## Исходный фрагмент
----------------------------------------

Устойчивым исследовательским направлением является анализ советской повседневности. Утвердились термины: «тоталитаризм повседневности» как система взаимоотношений, в которой коммуникация повседневности с другими областями максимально затруднена, «контуры повседневности» как специфика конкретно-исторических условий и политической направленности властных инициатив, определяющих границы повседневного мира. В фокусе дискуссий - «обычные советские люди» с их повседневными практиками, «политизация повседневности», степень зависимости и автономии сферы повседневного от политического и идеологического контроля.

Основное отличие фрейм-анализа политической повседневности от исследования повседневных практик состоит в том, что в рамках последнего направления сами практики задают границы других практик. В практико-ориентированных теориях практический акт уже содержит в себе условия своего совершения, в фокусе теории фреймов находится контекст практического акта. Важным является и то, что политическая социология использует качественные методы исследования повседневной реальности, которая «видима» и, следовательно, наблюдаема, воспроизводима визуальными способами (наблюдение, кейс-стади, интервью, изучение социальной иконосферы, методика визуальной социологии, анализ биографических повествований).

Важно разграничивать понятия «повседневность политики», «повседневность власти» и «политику повседневности». «Повседневность политики» включает в качестве ключевого элемента «повседневность власти». Практика повседневности показывает, что, оказываясь в сфере действия того или иного института, индивид взаимодействует, прежде всего, с людьми, представителями данных институтов. Поэтому, говоря о «повседневности власти», мы подразумеваем практики, исходящие от конкретных представителей данной власти. Соответственно, «политика повседневности» означает ответную реакцию индивидов на действия носителей государственного суверенитета/властных полномочий (политика как стратегия самопрезентации повседневности). Возникает вопрос: является ли «приватность власти» повседневностью? Е. Алексеенкова, В. Сергеев выделяют приватную сферу индивида и приватную сферу государства (сферу реализации политики посредством социальных сетей и неформальных правил), последняя имеет ядро и периферию. В рамках периферии постоянно происходит взаимодействие между государством и приватной сферой граждан (медицинские учреждения, школы, университеты, полиция, таможня, армия). «Микрофизика власти» (М. Фуко) подразумевает наличие определенных технологий воздействия власти на повседневность: локализацию, индоктринацию, изоляциию, изъятие, дисциплину, прямое и косвенное нормирование повседневности. Публичная сфера определяет порядок взаимодействия индивида и государства, являясь средством защиты приватной сферы граждан. Таким образом, приватность/публичность выступают в роли ценностных центров, структурирующих повседневность; публичное пространство является пространством взаимодействия «политики повседневности» и «повседневности политики».

----------------------------------------

Текстовые описания ключевых точек
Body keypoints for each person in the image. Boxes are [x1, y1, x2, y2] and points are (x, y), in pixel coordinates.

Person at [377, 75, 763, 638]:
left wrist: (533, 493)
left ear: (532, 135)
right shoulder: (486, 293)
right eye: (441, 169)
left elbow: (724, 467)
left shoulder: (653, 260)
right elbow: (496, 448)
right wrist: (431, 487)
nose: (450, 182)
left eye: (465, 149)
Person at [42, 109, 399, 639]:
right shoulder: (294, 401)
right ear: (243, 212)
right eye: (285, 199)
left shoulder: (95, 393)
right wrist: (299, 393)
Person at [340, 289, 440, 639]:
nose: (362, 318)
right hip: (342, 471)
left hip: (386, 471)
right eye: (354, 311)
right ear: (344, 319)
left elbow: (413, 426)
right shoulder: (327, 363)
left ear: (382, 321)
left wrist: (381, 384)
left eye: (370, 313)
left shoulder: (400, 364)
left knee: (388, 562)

----------------------------------------

## Требования к заданиям
a - Кратко изложите в виде списка абзац фрагмента о политической повседневности, начинающийся словами «Основное отличие фрейм-анализа». Сохраните его основные факты.
b - Продолжите фрагмент о политической повседневности, начиная сразу после его последнего предложения.
Этот материал представлен отдельно от исходного фрагмента.

## Ответы
a -
- Фрейм-анализ политической повседневности отличается от исследования повседневных практик. Во втором направлении границы одних практик задают сами практики.
- В практико-ориентированных теориях практический акт уже содержит условия своего совершения. Теория фреймов сосредоточена на контексте практического акта.
- Политическая социология изучает повседневную реальность качественными методами. Эта реальность «видима», поэтому её можно наблюдать и воспроизводить визуальными способами.
- К таким способам относятся наблюдение, кейс-стади, интервью, изучение социальной иконосферы, методика визуальной социологии и анализ биографических повествований.

b -
Понимание «политики повседневности» связано с «политизацией повседневности» как результатом влияния на политику неполитических сфер, социальных движений (как индивиды влияют на власть, отстаивая свои повседневные интересы, самоорганизуясь в сообщества, движения). Л. Хант, анализируя процесс формирования новой политической культуры, новых дискурсов и символических практик выдвижения требований в политике в период Французской революции, расширила границы «политизации повседневности»: революция увеличила число точек отправления власти. Хант исследовала символические практики, язык, образы, жесты, которые привели к появлению нового политического класса. Власть революционного государства расширялась на всех уровнях «по мере того, как люди, занимающие разные положения, изобретали и осваивали новые политические “микротехники”. Ведение записей, заседания в клубе, чтение республиканской поэмы, ношение кокарды, пошив знамени, пение песни, заполнение анкеты, внесение патриотического пожертвования, избрание официального лица рождали гражданина-республиканца и легитимное правительство». Однако «политизация повседневности» означает колонизацию жизненного мира.

Таким образом, в зависимости от выбора основного концепта исследование повседневности в рамках политической социологии может идти разными путями с использованием различных теоретических ресурсов.